A case-control, functional magnetic resonance imaging study of methamphetamine-dependent and healthy comparison participants at rest and when performing the Balloon Analogue Risk Task, which involves the choice to pump a balloon or to cash out in the context of uncertain risk.
Clinical research center at an academic institution.
Twenty-five methamphetamine-dependent and 27 control subjects.
Main Outcomes and Measures
1) Parametric modulation of activation in the striatum and right dorsolateral prefrontal cortex, i.e., the degree to which activation changed as a linear function of risk and potential reward, both indexed by pump number; and 2) resting-state functional connectivity, measured in whole brain with seeds in the midbrain and right dorsolateral prefrontal cortex. Relationships between these outcomes were also tested.

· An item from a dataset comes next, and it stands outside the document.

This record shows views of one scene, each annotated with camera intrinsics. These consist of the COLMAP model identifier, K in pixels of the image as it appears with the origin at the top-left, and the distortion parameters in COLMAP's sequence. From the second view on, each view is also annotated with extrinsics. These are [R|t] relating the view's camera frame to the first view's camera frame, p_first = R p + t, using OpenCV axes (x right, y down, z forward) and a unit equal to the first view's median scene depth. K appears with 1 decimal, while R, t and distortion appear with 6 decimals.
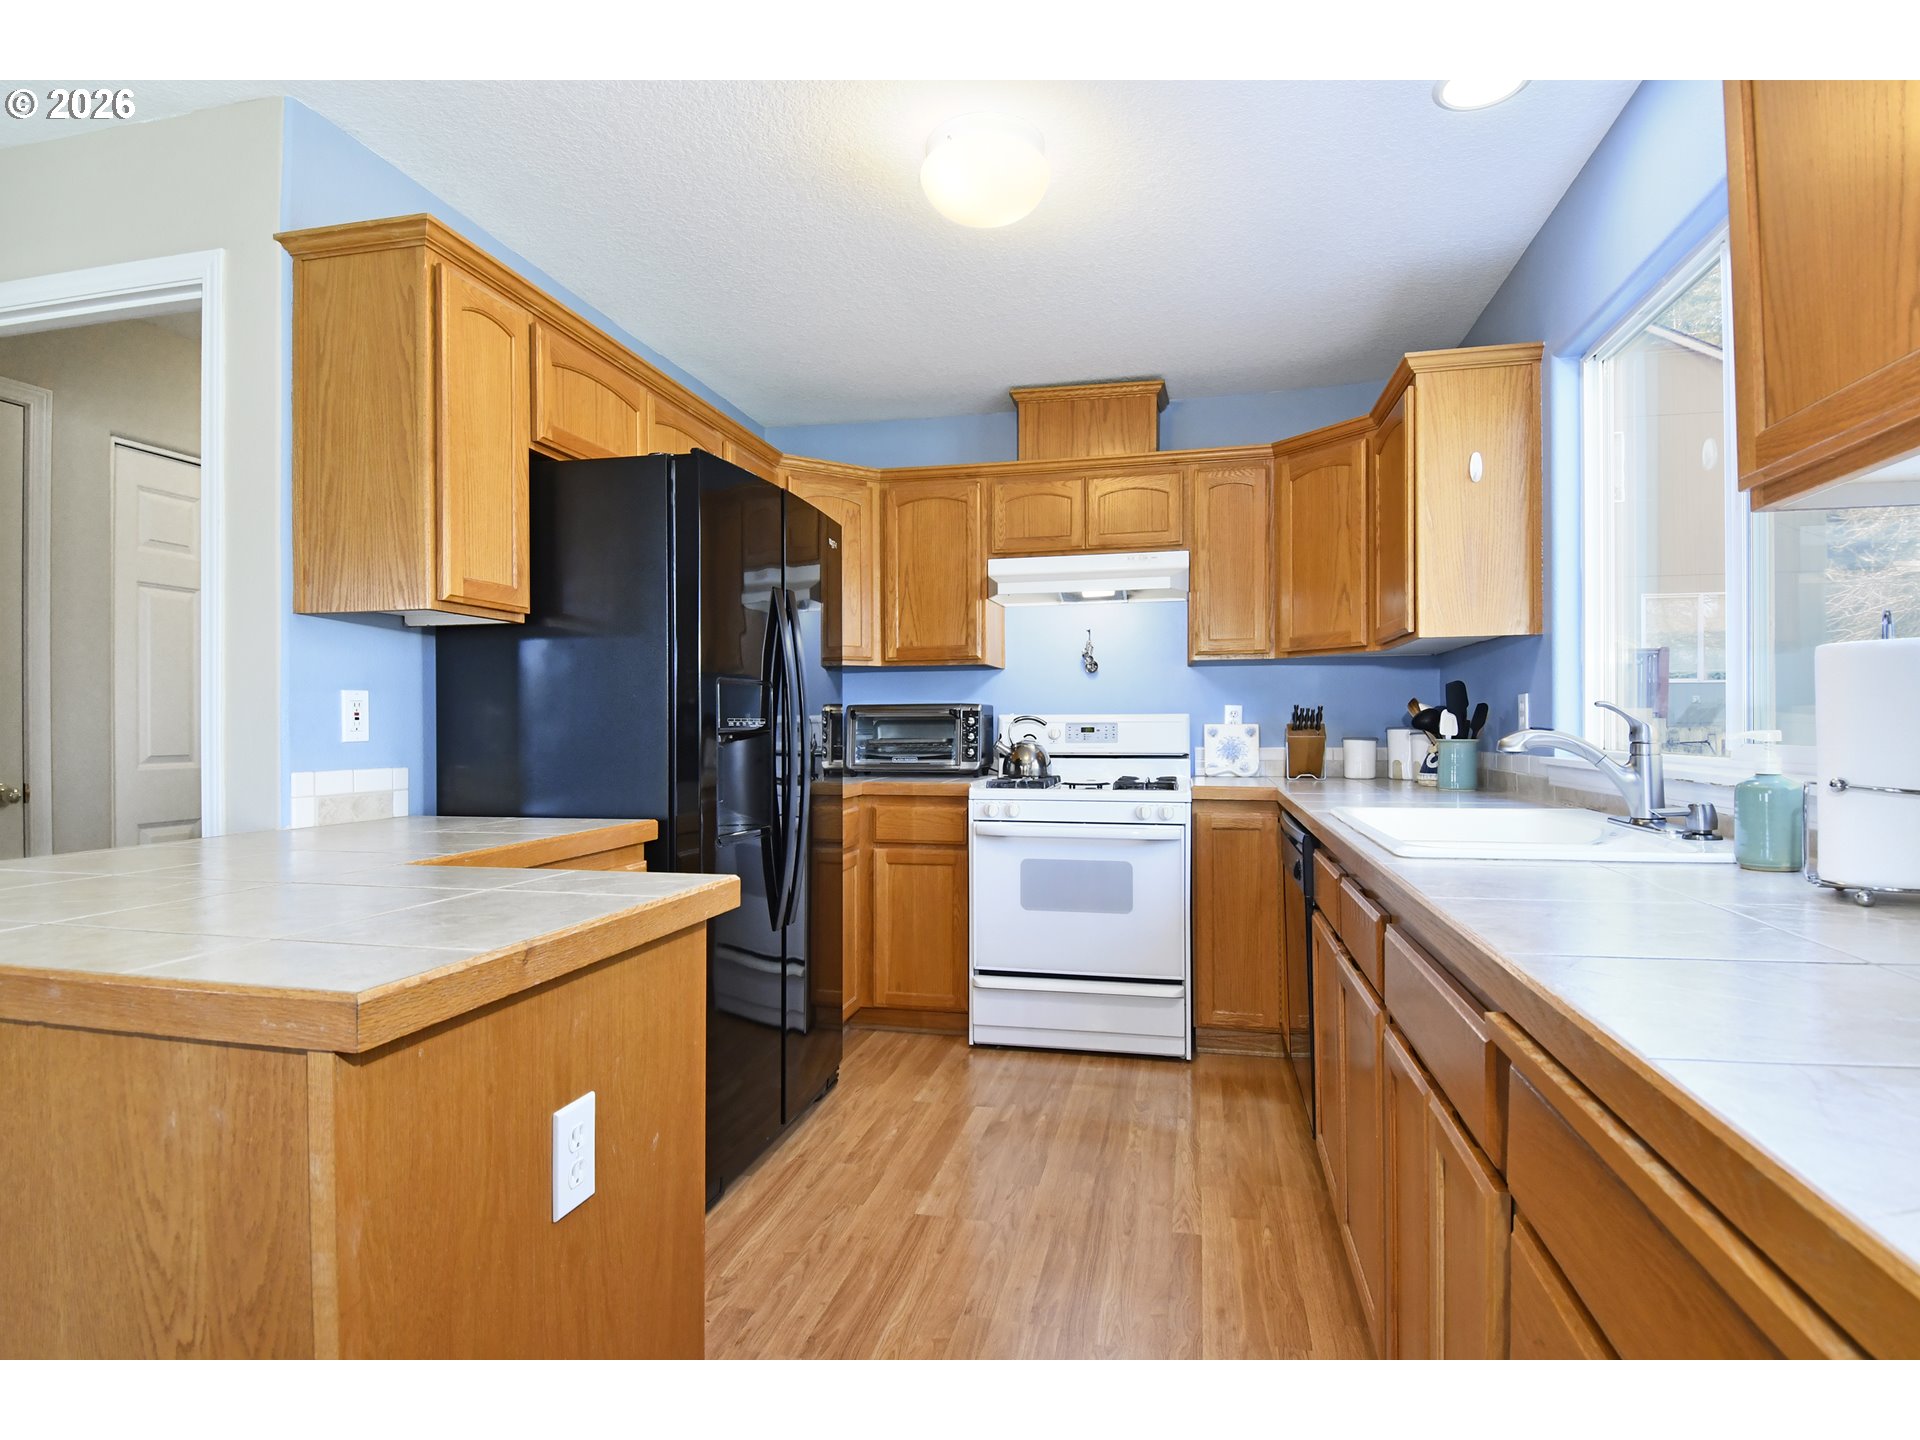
lens RADIAL K [[1042.1, 0, 960.0], [0, 1042.1, 720.0], [0, 0, 1]] dist [-0.002137, -0.000211]
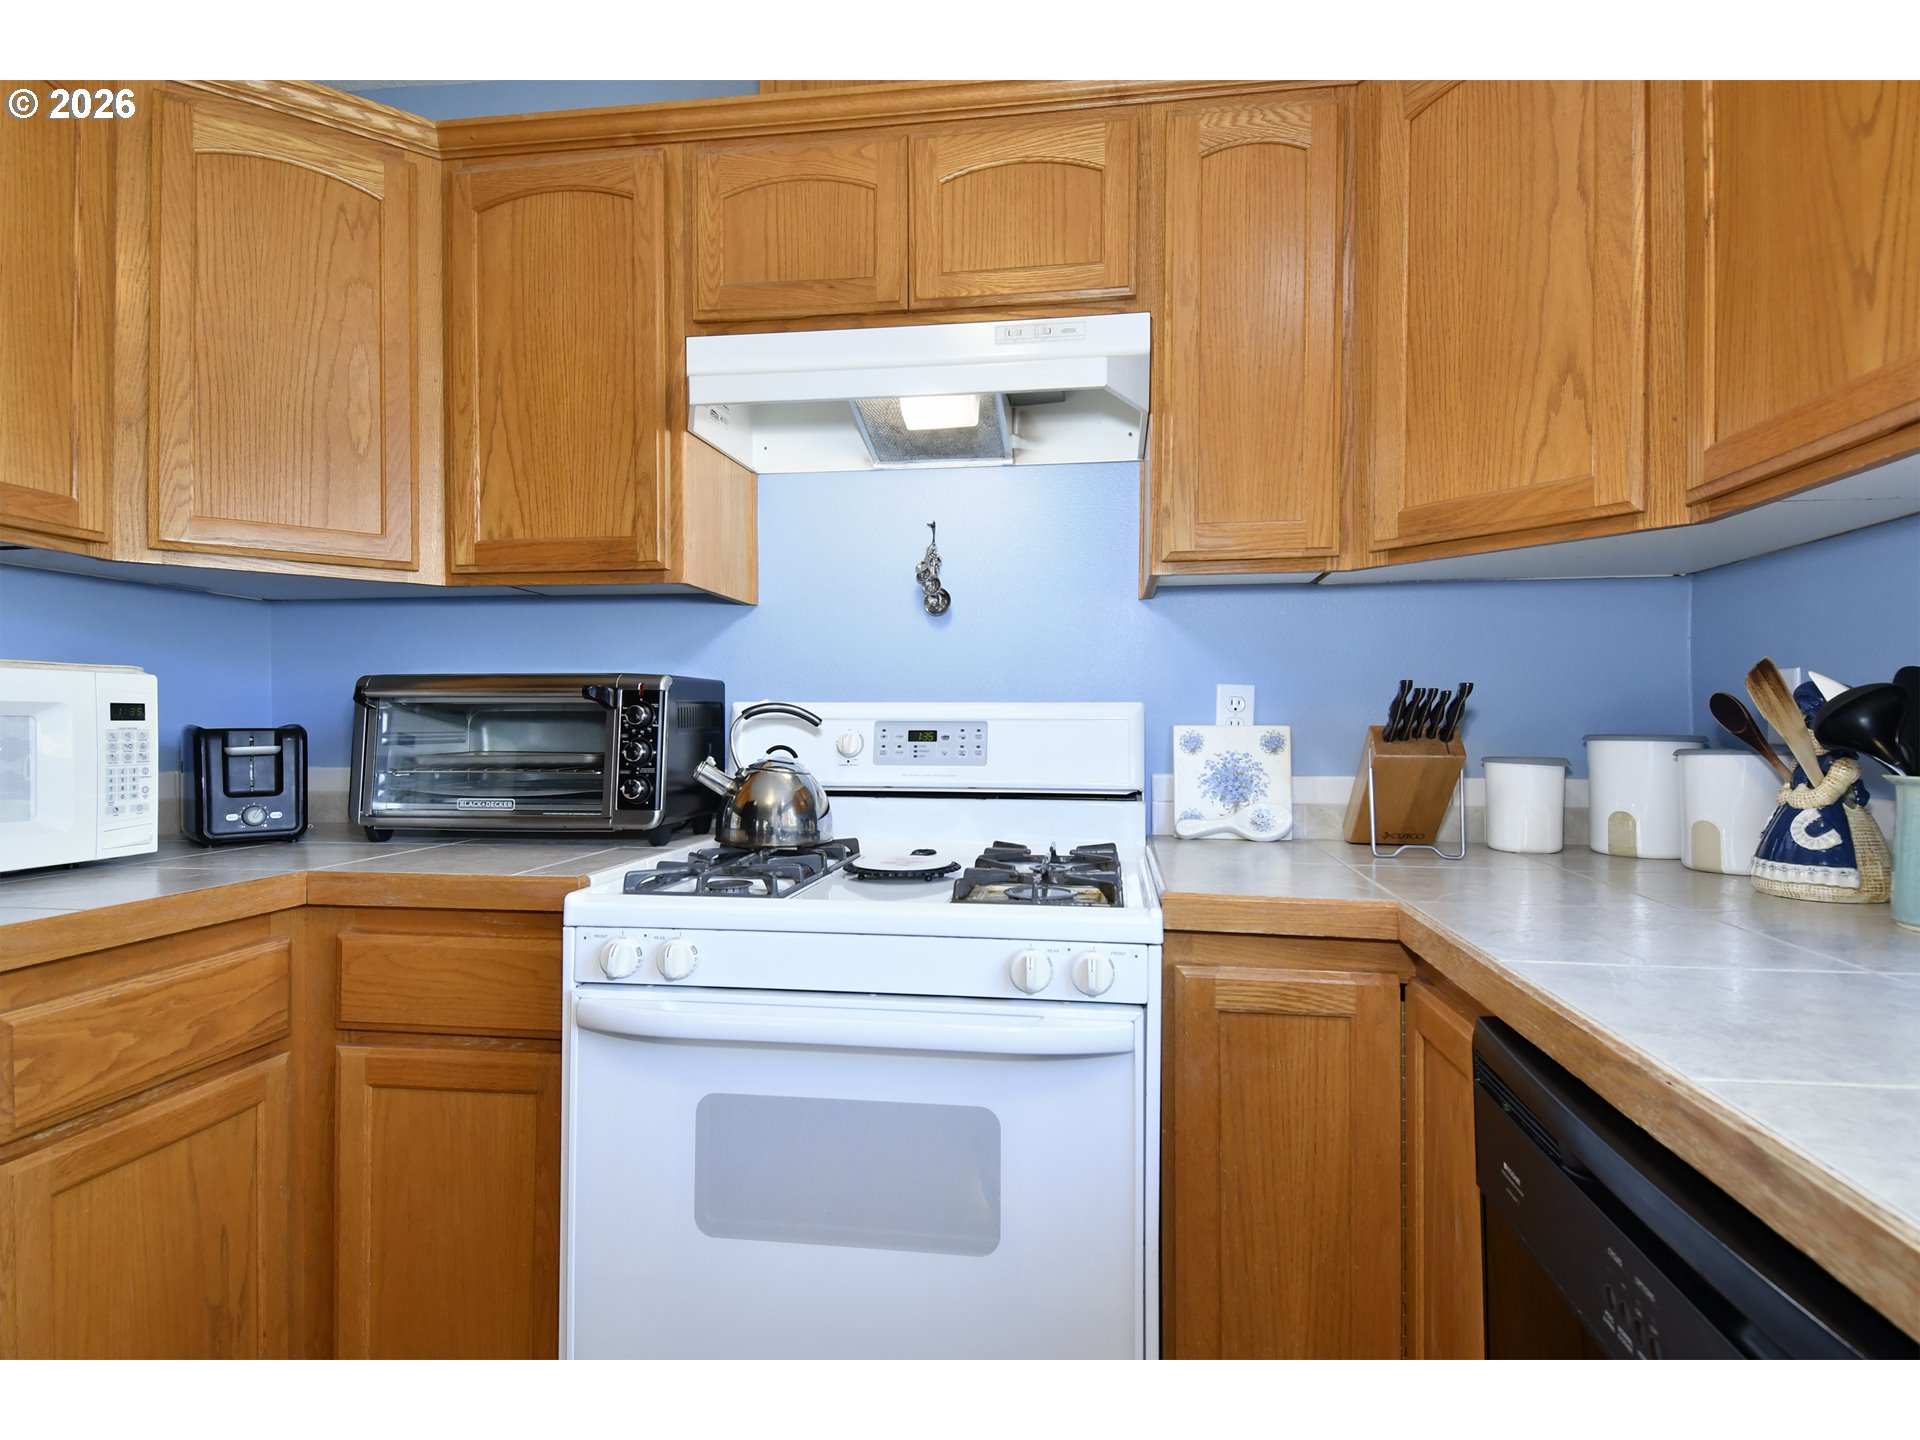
lens RADIAL K [[987.4, 0, 983.0], [0, 987.4, 723.8], [0, 0, 1]] dist [0.010082, -0.000520]
pose [[0.996001, 0.006785, 0.089088, 0.115628], [-0.007082, 0.999970, 0.003018, 0.002750], [-0.089065, -0.003637, 0.996019, 0.596299]]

Parametric modulation of cortical and striatal activation by pump number during risk-taking differed with group. It was stronger in the ventral striatum but weaker in the right dorsolateral prefrontal cortex in methamphetamine-dependent participants than controls. Methamphetamine-dependent subjects also exhibited greater resting-state functional connectivity of the midbrain with the putamen, amygdala, and hippocampus. This connectivity was negatively related to modulation of right dorsolateral prefrontal cortex activation by risk level during risky decision-making. In controls, parametric modulation of right dorsolateral prefrontal cortex activation by risk during decision-making was positively related to resting-state functional connectivity of the right dorsolateral prefrontal cortex with the striatum.
Conclusions and Relevance
Maladaptive decision-making by methamphetamine users may reflect circuit-level dysfunction, underlying deficits in task-based activation. Heightened resting-state connectivity within the mesocorticolimbic system, coupled with reduced prefrontal cortical connectivity, may create a bias toward reward-driven behavior over cognitive control in methamphetamine users. Interventions to improve this balance may enhance treatments for stimulant dependence and other disorders that involve maladaptive decision-making.